The Times couldn’t locate any liberals, but found plenty of conservatives pitted against the Obama nominee.
During most of the last decade, the court has been deeply and bitterly divided. But conservatives on the bench have usually emerged victorious from that discord. Under the direction of Chief Justice John Roberts, the court has bolstered gun and property rights while striking down voter protections and weakening campaign finance laws. It has tended to side with business interests over those of labor. And while the court legalized gay marriage last year, it has also ruled in ways that could eventually restrict college admissions based on race.
For conservatives, the fight over Mr. Obama’s nominee is perhaps the most critical moment in their almost decade-long crusade to defend their ideological influence. From the day Mr. Obama was inaugurated in 2009, conservatives vowed to keep him from changing Washington, as he had pledged during his campaign. Preventing another Obama justice on the Supreme Court is vital to that mission.

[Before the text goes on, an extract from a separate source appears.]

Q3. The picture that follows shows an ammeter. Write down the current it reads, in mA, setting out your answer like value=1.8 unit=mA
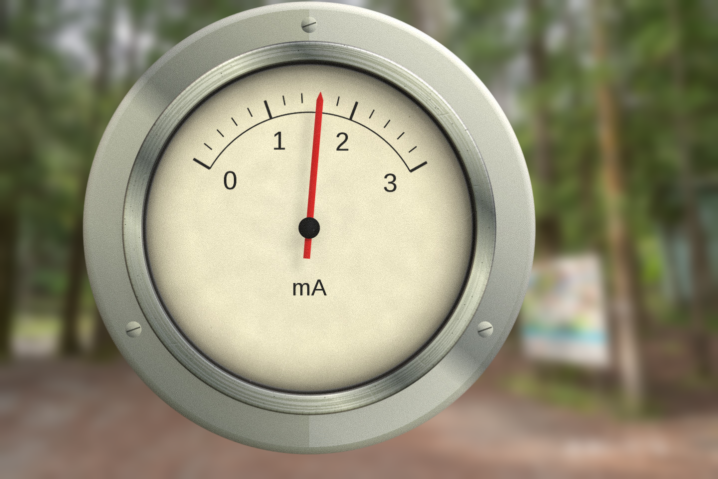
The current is value=1.6 unit=mA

The paper’s actual Supreme Court reporter Adam Liptak somewhat disagreed in a clip that accompanied the story, calling Merrick a “relative moderate appointment” while also admitting that “he would be the 5th member of a liberal block on the Court.”
Carrie Servino at National Review looked at a vital 2nd Amendment case and found Merrick not so “moderate.”
Also, a 1984 story in the New York Times cites a lawyer with the same unusual appellation as working for the liberal Mondale-Ferraro campaign that lost 49 states to Ronald Reagan’s re-election campaign.